Department of Internal Medicine I, University Hospital Carl Gustav Carus, Dresden.
Medical Clinic and Policlinic I Hematology and Cell Therapy. University Hospital, Leipzig.
Haematologica. 2023 Mar 1;108(3):690-704. doi: 10.3324/haematol.2021.280027.
Achievement of complete remission signifies a crucial milestone in the therapy of acute myeloid leukemia (AML) while refractory disease is associated with dismal outcomes. Hence, accurately identifying patients at risk is essential to tailor treatment concepts individually to disease biology. We used nine machine learning (ML) models to predict complete remission and 2-year overall survival in a large multicenter cohort of 1,383 AML patients who received intensive induction therapy. Clinical, laboratory, cytogenetic and molecular genetic data were incorporated and our results were validated on an external multicenter cohort. Our ML models autonomously selected predictive features including established markers of favorable or adverse risk as well as identifying markers of so-far controversial relevance. De novo AML, extramedullary AML, double-mutated CEBPA, mutations of CEBPA-bZIP, NPM1, FLT3-ITD, ASXL1, RUNX1, SF3B1, IKZF1, TP53, and U2AF1, t(8;21), inv(16)/t(16;16), del(5)/del(5q), del(17)/del(17p), normal or complex karyotypes, age and hemoglobin concentration at initial diagnosis were statistically significant markers predictive of complete remission, while t(8;21), del(5)/del(5q), inv(16)/t(16;16), del(17)/del(17p), double-mutated CEBPA, CEBPA-bZIP, NPM1, FLT3-ITD, DNMT3A, SF3B1, U2AF1, and TP53 mutations, age, white blood cell count, peripheral blast count, serum lactate dehydrogenase level and hemoglobin concentration at initial diagnosis as well as extramedullary manifestations were predictive for 2-year overall survival.

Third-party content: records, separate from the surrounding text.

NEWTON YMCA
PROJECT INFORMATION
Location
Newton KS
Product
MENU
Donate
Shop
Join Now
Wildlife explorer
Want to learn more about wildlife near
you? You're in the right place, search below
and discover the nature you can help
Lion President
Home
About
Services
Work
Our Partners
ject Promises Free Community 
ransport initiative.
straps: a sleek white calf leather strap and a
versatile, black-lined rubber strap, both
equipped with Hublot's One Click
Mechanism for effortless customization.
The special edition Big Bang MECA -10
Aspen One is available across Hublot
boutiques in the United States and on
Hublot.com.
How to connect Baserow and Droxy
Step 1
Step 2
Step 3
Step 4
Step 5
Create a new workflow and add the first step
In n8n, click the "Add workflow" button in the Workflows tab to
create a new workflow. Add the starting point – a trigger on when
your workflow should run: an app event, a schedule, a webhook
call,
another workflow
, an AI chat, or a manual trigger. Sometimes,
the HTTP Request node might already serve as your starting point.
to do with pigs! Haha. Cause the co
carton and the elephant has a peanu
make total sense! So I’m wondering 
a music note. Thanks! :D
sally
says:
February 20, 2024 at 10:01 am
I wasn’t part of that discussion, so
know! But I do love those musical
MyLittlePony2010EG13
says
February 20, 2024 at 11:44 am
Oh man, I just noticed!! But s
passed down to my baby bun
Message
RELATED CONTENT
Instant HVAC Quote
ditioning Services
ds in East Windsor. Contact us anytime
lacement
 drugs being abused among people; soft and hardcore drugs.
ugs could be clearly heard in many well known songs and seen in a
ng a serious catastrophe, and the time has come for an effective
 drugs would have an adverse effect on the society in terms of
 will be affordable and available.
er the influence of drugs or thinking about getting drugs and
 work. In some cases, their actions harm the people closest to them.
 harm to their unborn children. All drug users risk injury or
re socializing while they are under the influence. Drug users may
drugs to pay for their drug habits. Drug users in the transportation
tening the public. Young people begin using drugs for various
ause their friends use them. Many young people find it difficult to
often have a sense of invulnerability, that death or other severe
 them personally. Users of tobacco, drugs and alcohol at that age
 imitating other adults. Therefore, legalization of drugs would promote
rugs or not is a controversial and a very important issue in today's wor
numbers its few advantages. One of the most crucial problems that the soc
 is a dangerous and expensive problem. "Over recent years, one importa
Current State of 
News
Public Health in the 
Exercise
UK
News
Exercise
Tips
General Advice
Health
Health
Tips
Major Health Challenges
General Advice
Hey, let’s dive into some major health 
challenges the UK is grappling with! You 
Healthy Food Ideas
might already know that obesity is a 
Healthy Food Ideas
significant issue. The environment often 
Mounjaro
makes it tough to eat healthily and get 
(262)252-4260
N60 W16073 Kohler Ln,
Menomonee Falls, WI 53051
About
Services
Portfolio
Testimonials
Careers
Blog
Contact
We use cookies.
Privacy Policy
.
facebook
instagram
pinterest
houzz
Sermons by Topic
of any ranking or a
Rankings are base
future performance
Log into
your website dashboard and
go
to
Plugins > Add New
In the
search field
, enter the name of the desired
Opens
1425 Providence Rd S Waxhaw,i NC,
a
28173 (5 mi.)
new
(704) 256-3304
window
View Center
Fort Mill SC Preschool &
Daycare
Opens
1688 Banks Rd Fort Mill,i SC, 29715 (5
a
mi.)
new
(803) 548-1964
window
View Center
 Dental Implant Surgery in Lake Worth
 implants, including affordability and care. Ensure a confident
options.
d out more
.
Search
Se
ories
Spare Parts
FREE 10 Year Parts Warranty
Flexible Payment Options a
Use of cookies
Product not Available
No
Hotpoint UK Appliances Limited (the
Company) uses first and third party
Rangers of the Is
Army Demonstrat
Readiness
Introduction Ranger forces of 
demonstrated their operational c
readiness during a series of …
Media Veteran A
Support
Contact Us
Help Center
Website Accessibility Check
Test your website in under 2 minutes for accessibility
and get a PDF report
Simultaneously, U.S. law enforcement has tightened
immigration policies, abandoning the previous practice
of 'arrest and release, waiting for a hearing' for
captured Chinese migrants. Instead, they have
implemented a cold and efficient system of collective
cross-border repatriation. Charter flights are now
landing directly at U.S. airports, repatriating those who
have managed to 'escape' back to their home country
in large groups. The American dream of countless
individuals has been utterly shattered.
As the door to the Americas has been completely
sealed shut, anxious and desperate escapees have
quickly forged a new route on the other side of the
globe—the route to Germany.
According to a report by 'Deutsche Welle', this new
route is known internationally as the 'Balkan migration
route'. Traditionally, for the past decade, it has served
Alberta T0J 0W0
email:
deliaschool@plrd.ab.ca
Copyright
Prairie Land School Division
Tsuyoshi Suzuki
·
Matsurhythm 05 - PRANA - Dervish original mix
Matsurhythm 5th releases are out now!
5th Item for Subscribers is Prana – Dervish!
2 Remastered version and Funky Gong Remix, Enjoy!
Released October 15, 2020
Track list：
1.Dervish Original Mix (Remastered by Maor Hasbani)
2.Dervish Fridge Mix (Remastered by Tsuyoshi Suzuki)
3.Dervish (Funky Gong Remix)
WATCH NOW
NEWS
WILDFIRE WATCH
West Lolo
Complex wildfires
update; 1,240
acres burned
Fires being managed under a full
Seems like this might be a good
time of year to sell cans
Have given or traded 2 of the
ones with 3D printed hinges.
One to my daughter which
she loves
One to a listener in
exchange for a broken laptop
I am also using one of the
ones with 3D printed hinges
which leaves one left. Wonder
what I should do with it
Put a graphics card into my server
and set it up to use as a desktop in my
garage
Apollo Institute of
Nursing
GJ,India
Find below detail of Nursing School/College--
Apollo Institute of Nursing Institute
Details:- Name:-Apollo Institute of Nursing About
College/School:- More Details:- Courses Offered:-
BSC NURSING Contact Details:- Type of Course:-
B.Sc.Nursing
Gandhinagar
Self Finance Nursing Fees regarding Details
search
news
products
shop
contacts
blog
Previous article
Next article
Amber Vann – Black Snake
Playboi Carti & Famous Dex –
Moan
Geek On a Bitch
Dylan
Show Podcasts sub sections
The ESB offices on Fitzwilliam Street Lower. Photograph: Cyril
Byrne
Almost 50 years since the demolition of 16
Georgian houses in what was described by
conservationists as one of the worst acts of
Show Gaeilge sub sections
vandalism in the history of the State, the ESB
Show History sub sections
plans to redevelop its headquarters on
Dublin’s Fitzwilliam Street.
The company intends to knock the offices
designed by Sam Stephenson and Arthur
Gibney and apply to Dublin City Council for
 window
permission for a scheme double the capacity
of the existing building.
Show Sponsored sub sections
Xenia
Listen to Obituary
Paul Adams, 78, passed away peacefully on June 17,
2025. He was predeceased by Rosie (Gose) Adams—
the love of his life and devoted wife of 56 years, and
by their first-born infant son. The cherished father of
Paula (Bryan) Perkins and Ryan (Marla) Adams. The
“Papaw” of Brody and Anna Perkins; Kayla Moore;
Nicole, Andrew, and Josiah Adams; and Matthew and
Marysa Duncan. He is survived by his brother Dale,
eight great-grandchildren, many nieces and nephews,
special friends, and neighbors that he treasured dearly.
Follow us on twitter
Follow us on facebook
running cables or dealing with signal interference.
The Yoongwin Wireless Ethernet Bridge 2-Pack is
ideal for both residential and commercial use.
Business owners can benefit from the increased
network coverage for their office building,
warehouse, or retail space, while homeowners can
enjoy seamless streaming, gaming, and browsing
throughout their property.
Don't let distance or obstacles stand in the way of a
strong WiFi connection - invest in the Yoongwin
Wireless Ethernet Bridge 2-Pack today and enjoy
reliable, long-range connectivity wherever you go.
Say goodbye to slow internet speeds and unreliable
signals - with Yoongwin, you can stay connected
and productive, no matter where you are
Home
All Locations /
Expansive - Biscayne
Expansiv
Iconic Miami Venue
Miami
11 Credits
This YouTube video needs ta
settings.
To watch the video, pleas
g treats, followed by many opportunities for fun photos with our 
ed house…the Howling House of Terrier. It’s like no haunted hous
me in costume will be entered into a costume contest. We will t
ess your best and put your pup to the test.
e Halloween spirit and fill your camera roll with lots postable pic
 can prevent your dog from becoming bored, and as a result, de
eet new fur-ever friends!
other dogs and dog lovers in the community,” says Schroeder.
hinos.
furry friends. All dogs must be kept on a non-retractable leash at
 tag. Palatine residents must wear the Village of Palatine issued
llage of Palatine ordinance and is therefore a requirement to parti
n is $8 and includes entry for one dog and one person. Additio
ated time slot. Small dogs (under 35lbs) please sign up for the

For prediction of complete remission and 2-year overall survival areas under the receiver operating characteristic curves ranged between 0.77-0.86 and between 0.63-0.74, respectively in our test set, and between 0.71-0.80 and 0.65-0.75 in the external validation cohort. We demonstrated the feasibility of ML for risk stratification in AML as a model disease for hematologic neoplasms, using a scalable and reusable ML framework. Our study illustrates the clinical applicability of ML as a decision support system in hematology.
完全缓解是急性髓系白血病(AML)治疗的一个重要里程碑,而难治性疾病则预后不良。因此,准确识别风险患者对于根据疾病生物学为每个患者量身定制治疗方案至关重要。我们使用了 9 种机器学习(ML)模型来预测接受强化诱导治疗的 1383 例 AML 患者的完全缓解和 2 年总生存率。纳入了临床、实验室、细胞遗传学和分子遗传学数据,我们的结果在一个外部多中心队列中得到了验证。我们的 ML 模型自主选择了预测特征,包括有利或不利风险的既定标志物,以及确定迄今为止具有争议相关性的标志物。初诊时为新发 AML、髓外 AML、双突变 CEBPA、CEBPA-bZIP 突变、NPM1、FLT3-ITD、ASXL1、RUNX1、SF3B1、IKZF1、TP53 和 U2AF1、t(8;21)、inv(16)/t(16;16)、del(5)/del(5q)、del(17)/del(17p)、正常或复杂核型、年龄和初诊时血红蛋白浓度是完全缓解的统计学显著预测标志物,而 t(8;21)、del(5)/del(5q)、inv(16)/t(16;16)、del(17)/del(17p)、双突变 CEBPA、CEBPA-bZIP、NPM1、FLT3-ITD、DNMT3A、SF3B1、U2AF1 和 TP53 突变、年龄、白细胞计数、外周血原始细胞计数、血清乳酸脱氢酶水平和初诊时血红蛋白浓度以及髓外表现均预测 2 年总生存率。在我们的测试集中,用于预测完全缓解和 2 年总生存率的接收者操作特征曲线下面积分别为 0.77-0.86 和 0.63-0.74,在外部验证队列中分别为 0.71-0.80 和 0.65-0.75。我们使用可扩展和可重复使用的 ML 框架,证明了 ML 在 AML 风险分层中的可行性,将 AML 作为血液系统恶性肿瘤的模型疾病。我们的研究说明了 ML 在血液学中的作为决策支持系统的临床适用性。